Given request: Convert every line of the data below into a Markdown table with the columns Row and Line. Number the rows in order and skip blank lines.

Region annotation records:
----

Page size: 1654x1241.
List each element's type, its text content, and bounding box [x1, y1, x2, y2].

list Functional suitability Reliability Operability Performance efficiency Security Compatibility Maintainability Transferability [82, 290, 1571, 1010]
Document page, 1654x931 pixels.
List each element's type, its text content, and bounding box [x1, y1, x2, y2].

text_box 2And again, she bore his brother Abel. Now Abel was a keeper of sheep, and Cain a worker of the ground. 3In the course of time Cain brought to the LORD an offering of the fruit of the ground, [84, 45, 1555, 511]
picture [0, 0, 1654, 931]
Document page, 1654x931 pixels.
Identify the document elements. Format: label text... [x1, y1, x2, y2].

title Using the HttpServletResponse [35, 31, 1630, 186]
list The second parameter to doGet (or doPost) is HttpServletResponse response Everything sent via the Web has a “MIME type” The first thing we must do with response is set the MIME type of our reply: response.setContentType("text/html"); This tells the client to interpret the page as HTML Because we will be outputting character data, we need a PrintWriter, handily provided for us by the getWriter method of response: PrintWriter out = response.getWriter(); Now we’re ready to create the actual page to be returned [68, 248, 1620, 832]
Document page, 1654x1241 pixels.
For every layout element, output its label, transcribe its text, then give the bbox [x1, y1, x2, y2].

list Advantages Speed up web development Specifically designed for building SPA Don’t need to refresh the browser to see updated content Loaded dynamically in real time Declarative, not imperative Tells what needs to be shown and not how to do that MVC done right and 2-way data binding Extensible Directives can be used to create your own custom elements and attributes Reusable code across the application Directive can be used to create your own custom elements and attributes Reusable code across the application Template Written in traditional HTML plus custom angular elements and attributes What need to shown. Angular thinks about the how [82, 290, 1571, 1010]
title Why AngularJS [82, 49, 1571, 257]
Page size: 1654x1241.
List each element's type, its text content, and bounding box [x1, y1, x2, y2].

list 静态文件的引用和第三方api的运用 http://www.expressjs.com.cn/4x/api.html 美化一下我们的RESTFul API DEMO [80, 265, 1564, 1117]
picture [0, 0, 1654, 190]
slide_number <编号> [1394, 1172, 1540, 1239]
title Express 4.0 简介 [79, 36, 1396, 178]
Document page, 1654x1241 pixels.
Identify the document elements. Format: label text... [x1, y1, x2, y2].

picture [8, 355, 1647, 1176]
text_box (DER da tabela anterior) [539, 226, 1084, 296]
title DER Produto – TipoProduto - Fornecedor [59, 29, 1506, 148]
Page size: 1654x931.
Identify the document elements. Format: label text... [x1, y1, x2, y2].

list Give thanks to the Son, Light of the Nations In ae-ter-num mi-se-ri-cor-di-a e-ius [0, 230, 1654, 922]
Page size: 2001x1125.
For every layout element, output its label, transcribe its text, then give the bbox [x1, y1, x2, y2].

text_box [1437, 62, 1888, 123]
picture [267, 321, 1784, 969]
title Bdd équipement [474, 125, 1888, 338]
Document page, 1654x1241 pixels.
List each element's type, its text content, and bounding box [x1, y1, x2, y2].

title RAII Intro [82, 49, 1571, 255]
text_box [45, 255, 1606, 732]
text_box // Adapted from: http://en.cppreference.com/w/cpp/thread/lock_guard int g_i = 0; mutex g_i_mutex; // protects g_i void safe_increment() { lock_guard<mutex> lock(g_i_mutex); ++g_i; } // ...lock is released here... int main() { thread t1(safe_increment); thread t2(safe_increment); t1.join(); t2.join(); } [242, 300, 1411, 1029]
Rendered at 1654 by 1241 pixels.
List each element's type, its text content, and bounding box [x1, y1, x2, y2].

----

Solution for this exercise:
| Row | Line |
|---|---|
| 1 | Page size: 1654x1241. |
| 2 | List each element's type, its text content, and bounding box [x1, y1, x2, y2]. |
| 3 | list Functional suitability Reliability Operability Performance efficiency Security Compatibility Maintainability Transferability [82, 290, 1571, 1010] |
| 4 | Document page, 1654x931 pixels. |
| 5 | List each element's type, its text content, and bounding box [x1, y1, x2, y2]. |
| 6 | text_box 2And again, she bore his brother Abel. Now Abel was a keeper of sheep, and Cain a worker of the ground. 3In the course of time Cain brought to the LORD an offering of the fruit of the ground, [84, 45, 1555, 511] |
| 7 | picture [0, 0, 1654, 931] |
| 8 | Document page, 1654x931 pixels. |
| 9 | Identify the document elements. Format: label text... [x1, y1, x2, y2]. |
| 10 | title Using the HttpServletResponse [35, 31, 1630, 186] |
| 11 | list The second parameter to doGet (or doPost) is HttpServletResponse response Everything sent via the Web has a “MIME type” The first thing we must do with response is set the MIME type of our reply: response.setContentType("text/html"); This tells the client to interpret the page as HTML Because we will be outputting character data, we need a PrintWriter, handily provided for us by the getWriter method of response: PrintWriter out = response.getWriter(); Now we’re ready to create the actual page to be returned [68, 248, 1620, 832] |
| 12 | Document page, 1654x1241 pixels. |
| 13 | For every layout element, output its label, transcribe its text, then give the bbox [x1, y1, x2, y2]. |
| 14 | list Advantages Speed up web development Specifically designed for building SPA Don’t need to refresh the browser to see updated content Loaded dynamically in real time Declarative, not imperative Tells what needs to be shown and not how to do that MVC done right and 2-way data binding Extensible Directives can be used to create your own custom elements and attributes Reusable code across the application Directive can be used to create your own custom elements and attributes Reusable code across the application Template Written in traditional HTML plus custom angular elements and attributes What need to shown. Angular thinks about the how [82, 290, 1571, 1010] |
| 15 | title Why AngularJS [82, 49, 1571, 257] |
| 16 | Page size: 1654x1241. |
| 17 | List each element's type, its text content, and bounding box [x1, y1, x2, y2]. |
| 18 | list 静态文件的引用和第三方api的运用 http://www.expressjs.com.cn/4x/api.html 美化一下我们的RESTFul API DEMO [80, 265, 1564, 1117] |
| 19 | picture [0, 0, 1654, 190] |
| 20 | slide_number <编号> [1394, 1172, 1540, 1239] |
| 21 | title Express 4.0 简介 [79, 36, 1396, 178] |
| 22 | Document page, 1654x1241 pixels. |
| 23 | Identify the document elements. Format: label text... [x1, y1, x2, y2]. |
| 24 | picture [8, 355, 1647, 1176] |
| 25 | text_box (DER da tabela anterior) [539, 226, 1084, 296] |
| 26 | title DER Produto – TipoProduto - Fornecedor [59, 29, 1506, 148] |
| 27 | Page size: 1654x931. |
| 28 | Identify the document elements. Format: label text... [x1, y1, x2, y2]. |
| 29 | list Give thanks to the Son, Light of the Nations In ae-ter-num mi-se-ri-cor-di-a e-ius [0, 230, 1654, 922] |
| 30 | Page size: 2001x1125. |
| 31 | For every layout element, output its label, transcribe its text, then give the bbox [x1, y1, x2, y2]. |
| 32 | text_box [1437, 62, 1888, 123] |
| 33 | picture [267, 321, 1784, 969] |
| 34 | title Bdd équipement [474, 125, 1888, 338] |
| 35 | Document page, 1654x1241 pixels. |
| 36 | List each element's type, its text content, and bounding box [x1, y1, x2, y2]. |
| 37 | title RAII Intro [82, 49, 1571, 255] |
| 38 | text_box [45, 255, 1606, 732] |
| 39 | text_box // Adapted from: http://en.cppreference.com/w/cpp/thread/lock_guard int g_i = 0; mutex g_i_mutex; // protects g_i void safe_increment() { lock_guard<mutex> lock(g_i_mutex); ++g_i; } // ...lock is released here... int main() { thread t1(safe_increment); thread t2(safe_increment); t1.join(); t2.join(); } [242, 300, 1411, 1029] |
| 40 | Rendered at 1654 by 1241 pixels. |
| 41 | List each element's type, its text content, and bounding box [x1, y1, x2, y2]. |